• [Task item] Please give an exact printout of the records, without any pictures.

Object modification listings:

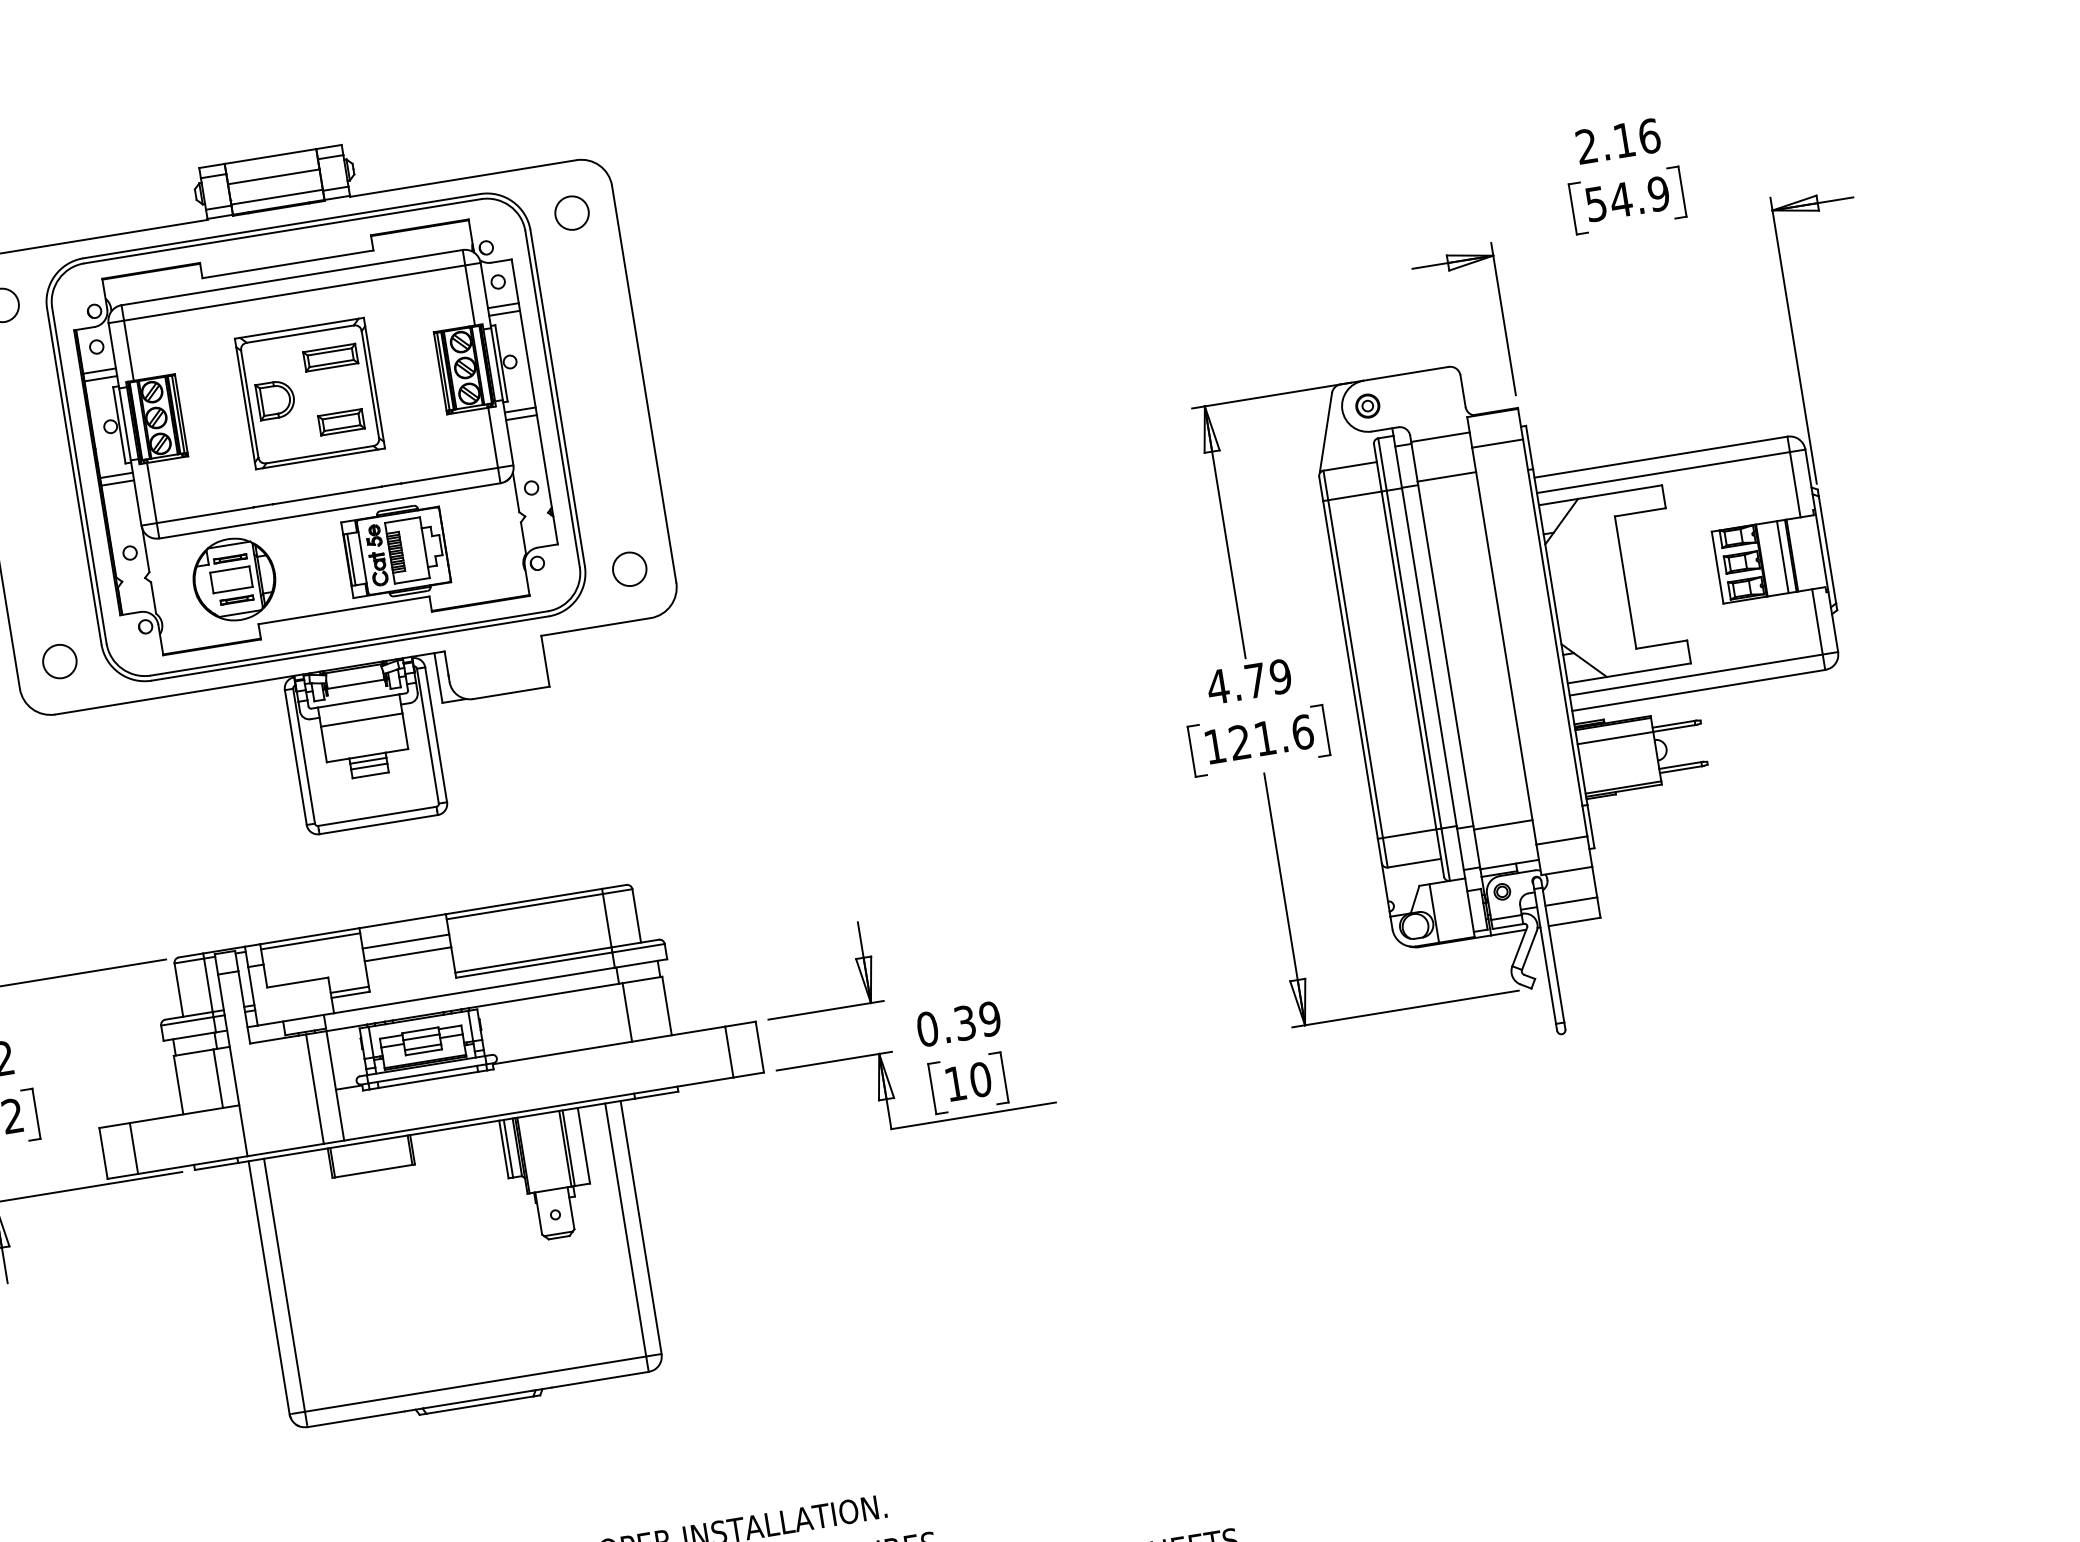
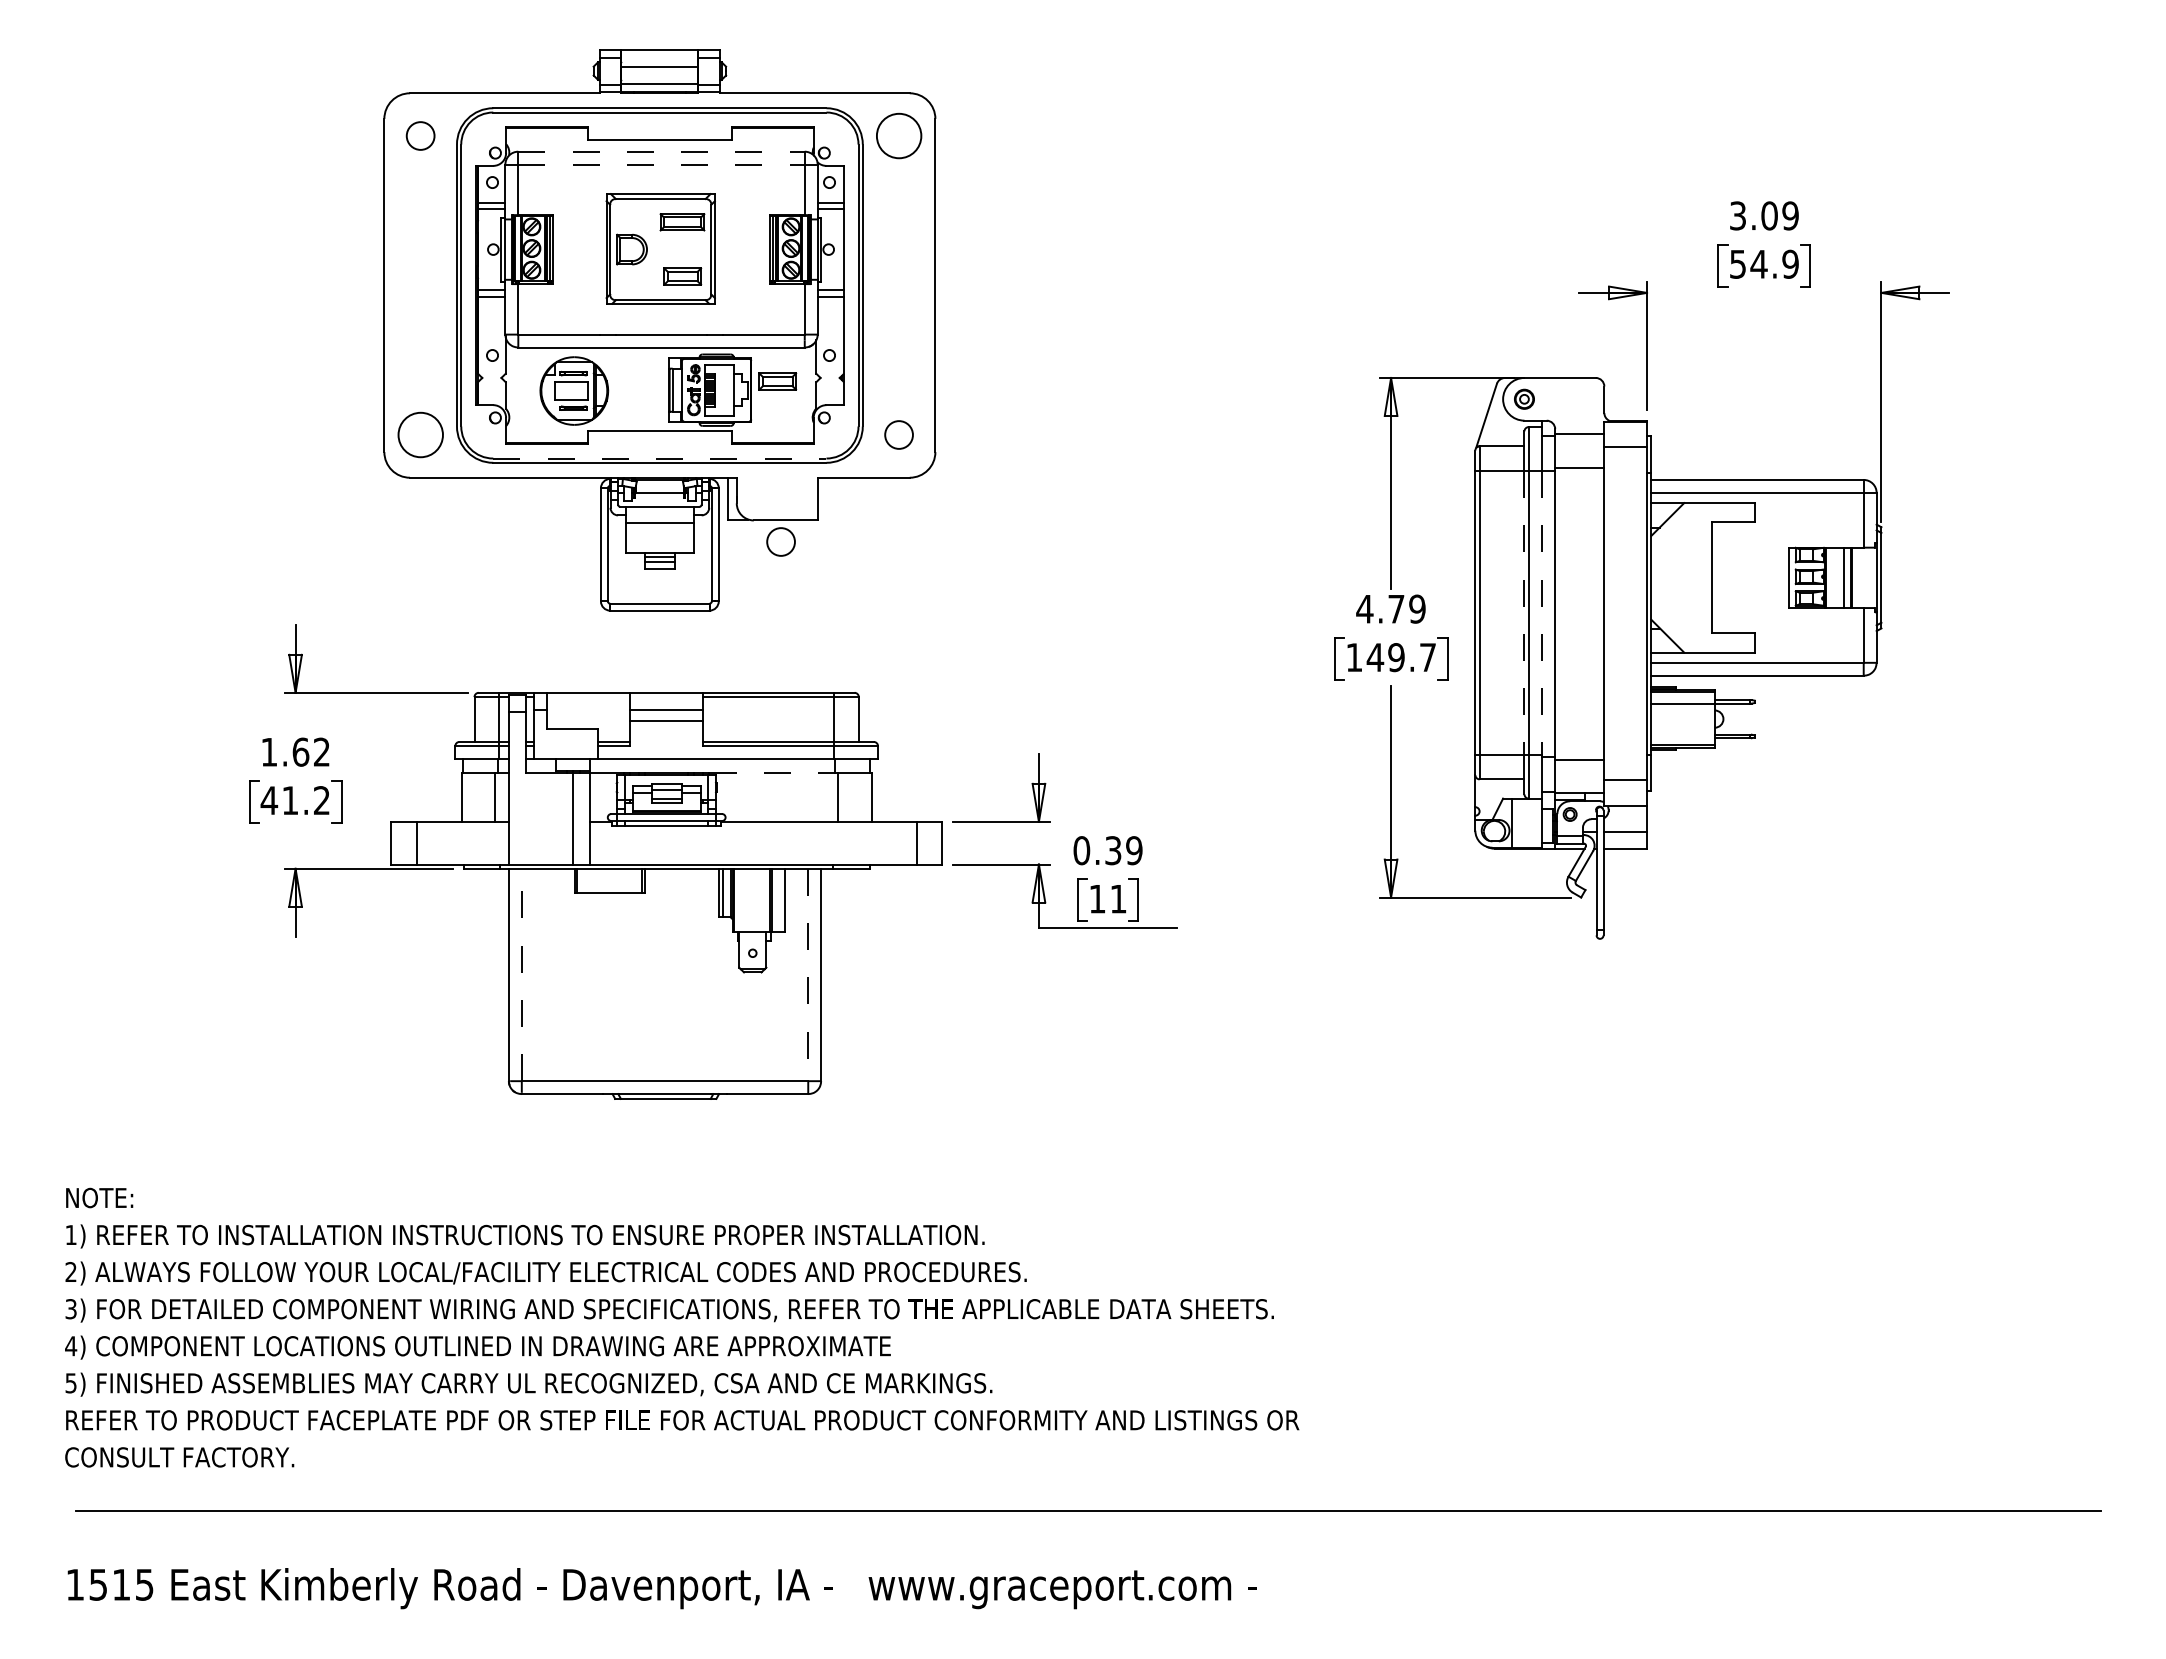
text: (1618, 140) -> (1764, 215), 2.16 -> 3.09
circle: (571, 212) -> (898, 135), size x1.6
line: (293, 277) -> (662, 151), solid -> dashed
line: (295, 292) -> (662, 164), solid -> dashed
part: (474, 528) -> (777, 381), added
line: (348, 643) -> (659, 458), solid -> dashed
line: (1429, 656) -> (1541, 612), solid -> dashed
line: (1408, 660) -> (1524, 612), solid -> dashed
circle: (59, 661) -> (420, 434), size x1.6
circle: (509, 719) -> (780, 541), added
text: (1271, 737) -> (1401, 657), 121.6 -> 149.7
line: (310, 941) -> (588, 697), removed
line: (545, 995) -> (773, 772), solid -> dashed
text: (980, 1079) -> (1118, 898), 10 -> 11
line: (626, 1230) -> (808, 975), solid -> dashed
line: (284, 1284) -> (521, 974), solid -> dashed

• [Exercise solution]
text: (1618, 140) -> (1764, 215), 2.16 -> 3.09
circle: (571, 212) -> (898, 135), size x1.6
line: (293, 277) -> (662, 151), solid -> dashed
line: (295, 292) -> (662, 164), solid -> dashed
part: (474, 528) -> (777, 381), added
line: (348, 643) -> (659, 458), solid -> dashed
line: (1429, 656) -> (1541, 612), solid -> dashed
line: (1408, 660) -> (1524, 612), solid -> dashed
circle: (59, 661) -> (420, 434), size x1.6
circle: (509, 719) -> (780, 541), added
text: (1271, 737) -> (1401, 657), 121.6 -> 149.7
line: (310, 941) -> (588, 697), removed
line: (545, 995) -> (773, 772), solid -> dashed
text: (980, 1079) -> (1118, 898), 10 -> 11
line: (626, 1230) -> (808, 975), solid -> dashed
line: (284, 1284) -> (521, 974), solid -> dashed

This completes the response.